As a small restaurant you will be buying large quantity supplies to save money on bulk buying, but you won't be using bulk quanities.  A vacuum sealer can really help keep things fresh.  

Here is a tasty sounding chicken thigh recipe... 
Honey-Pecan Chicken Thighs Recipe - Poultry - MyRecipes.com


----------



## Steamboater (Mar 22, 2008)

Hi AllenOK: 
     The only problem I find with poaching or even boiling chicken is that when you pull the chicken off when it's still hot or even warm it comes off almost like it's shredded. It's hard to pull off good small whole pieces. I would put it in the fridge and then cool it and then pull it. Frankly, I wait until the following day and do it. 
     I seldom boil chicken anyway unless I'm making chicken soup. I usually brown the chicken in a frying pan with some olive oil and then cover the pan and put it on a very low heat and braise it but, I do that when adding tomatos and any other spices and even a little water. Watch it carefully though so the liqquid doesn't evaporate. You can always add more water (or tomato juice as you go).


----------



## Robo410 (Mar 22, 2008)

I presume you are talking about for the chix n dumplings.  Chicken gives up its flavor to a broth in about an hour.  A "fricasee" cooks the chicken till it falls off the bones, then thickens the broth made (creating a veloute) much what you want to do in chix n dumplings.  Dark meat holds up better than white to such cooking.
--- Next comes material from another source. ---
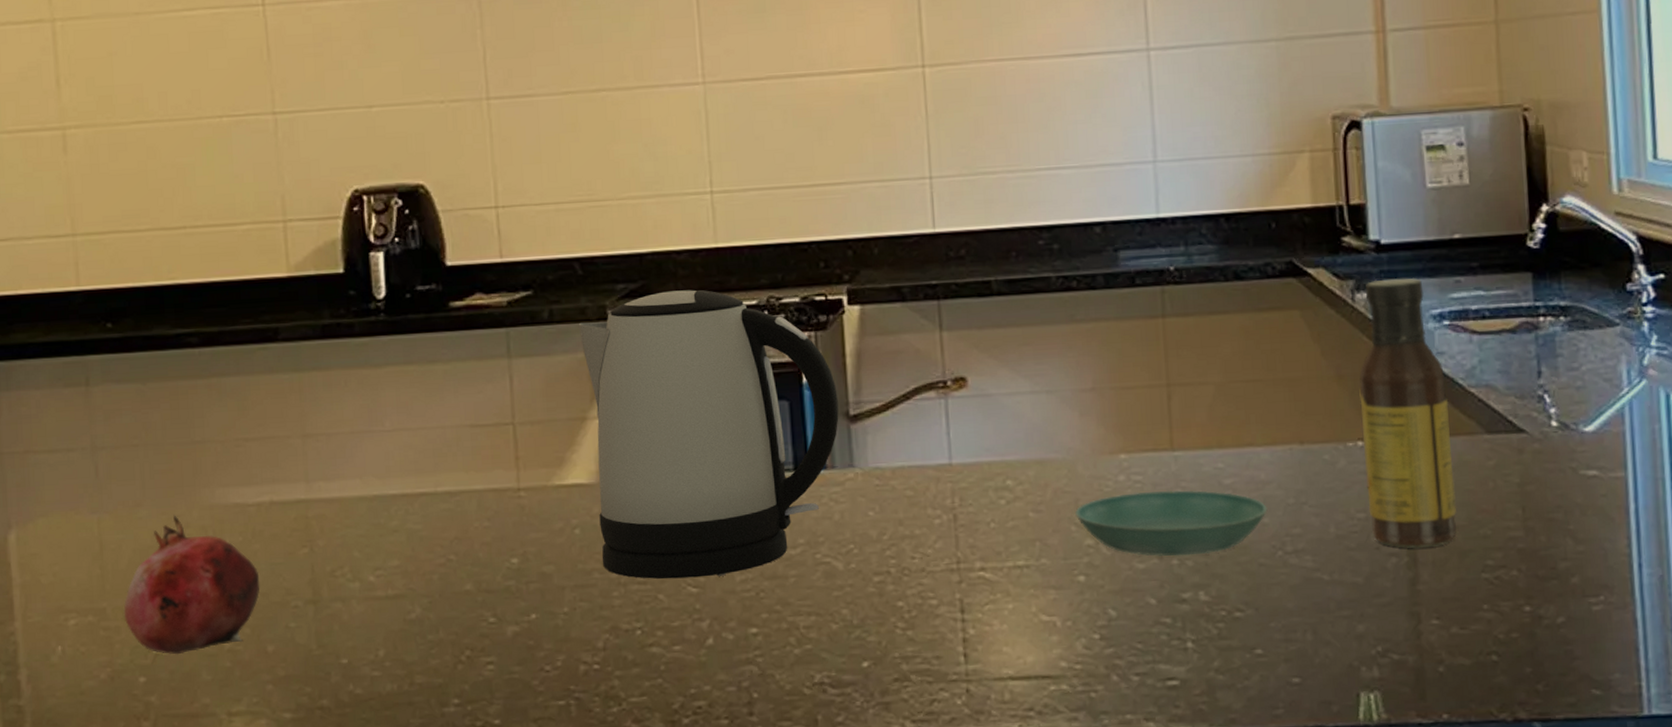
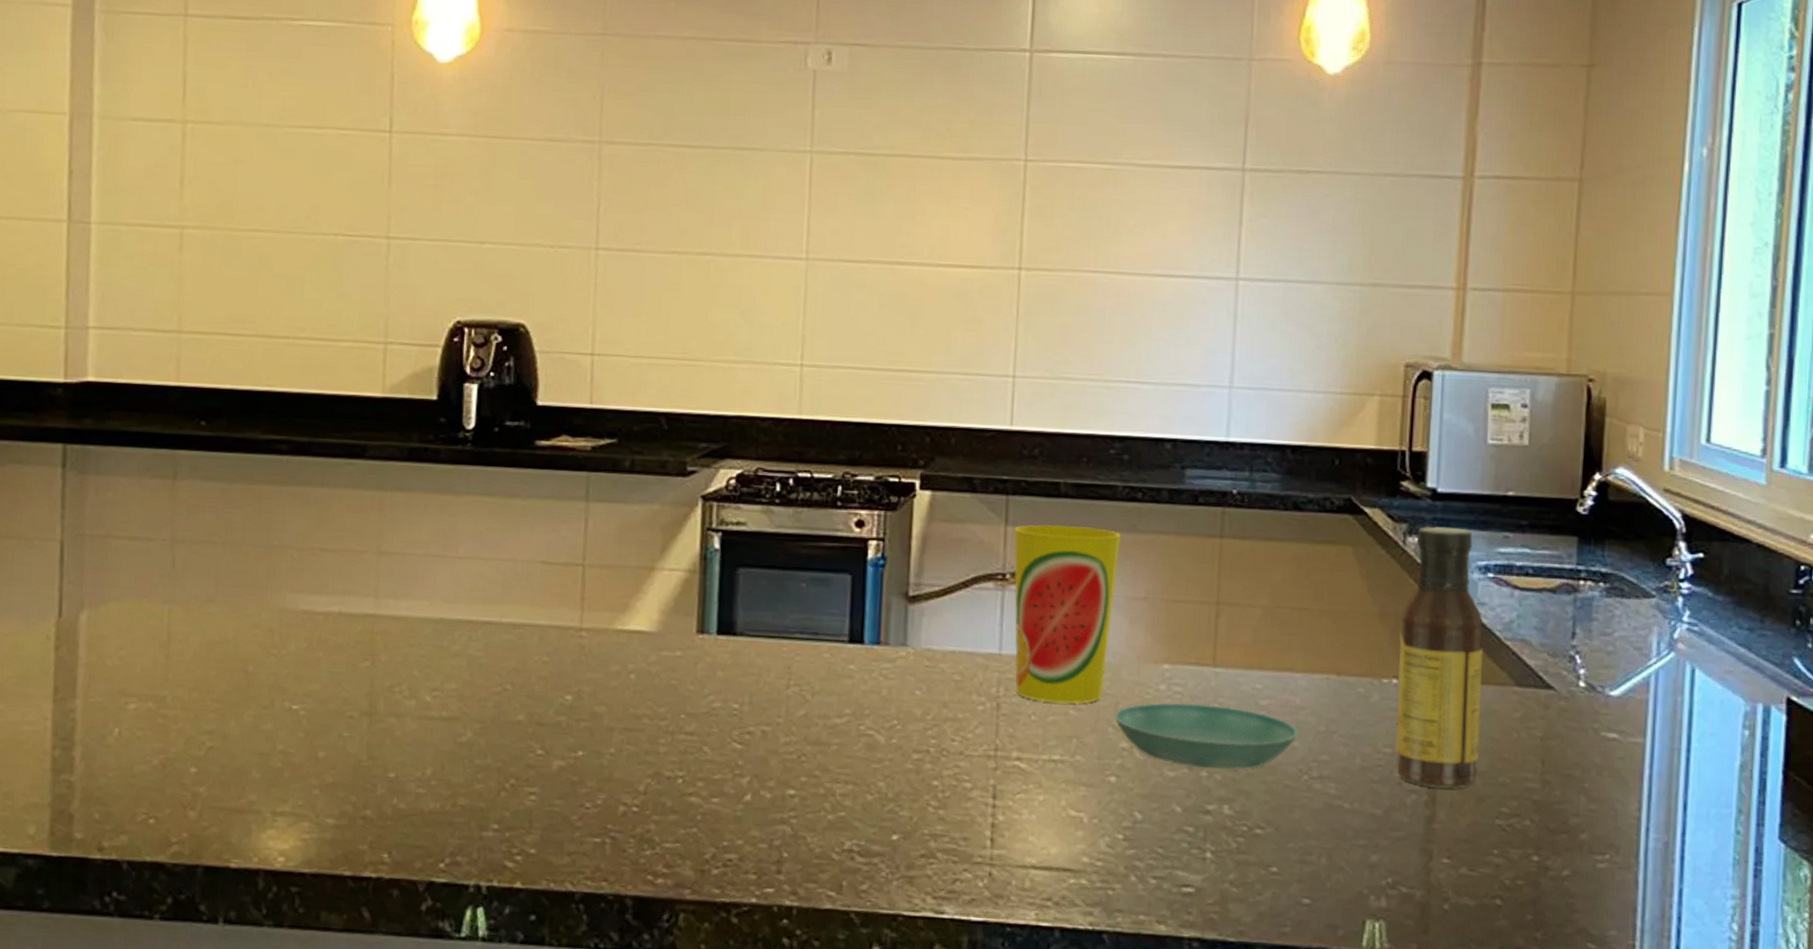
fruit: present [123,515,260,655] -> none [182,614,320,750]
kettle: present [578,290,839,579] -> none [653,455,900,736]
cup: none [949,322,1061,508] -> present [1013,524,1122,704]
As you are talking about public consumption of your food, you need to observe all food safety and handling rules.  Your broth and meat will have to be cooled quickly rather than by sitting on the back table, etc.  

The meat will come off the bone easily when it is hot or warm, and much less so when it is cool/cold.


----------



## AllenOK (Mar 30, 2008)

Steamboater said:


> Hi AllenOK:
> The only problem I find with poaching or even boiling chicken is that when you pull the chicken off when it's still hot or even warm it comes off almost like it's shredded. It's hard to pull off good small whole pieces. I would put it in the fridge and then cool it and then pull it. Frankly, I wait until the following day and do it.
> I seldom boil chicken anyway unless I'm making chicken soup. I usually brown the chicken in a frying pan with some olive oil and then cover the pan and put it on a very low heat and braise it but, I do that when adding tomatos and any other spices and even a little water. Watch it carefully though so the liqquid doesn't evaporate. You can always add more water (or tomato juice as you go).


 
I see we think on the same wavelengths!  It is easier to do when the chicken is still warm, but it does tend to shred.  Lately, I've been letting my leg-and-thigh quarters cool completely before picking the meat from the bones.

Sometimes I even save the skin and fat when I pick the meat, and start the dish by rendering the chicken fat out of those two.  This adds a nice "caramelized chicken" layer of flavor to the dish, especially if you are going to deglaze the pan.


----------



## Steamboater (Mar 31, 2008)

Allen: I never use chicken skin. Always cut it off and then as much of the fat as I can. It's just something I automatically do after having done it for so many years. There's so many ways you can flavor chicken that, besides being healthier, it doesn't make that much a difference in taste. I remember the days though when my mom would cook using chicken fat. Just sumptuous. Of course, those were the days when there was no Zocor LOL.


----------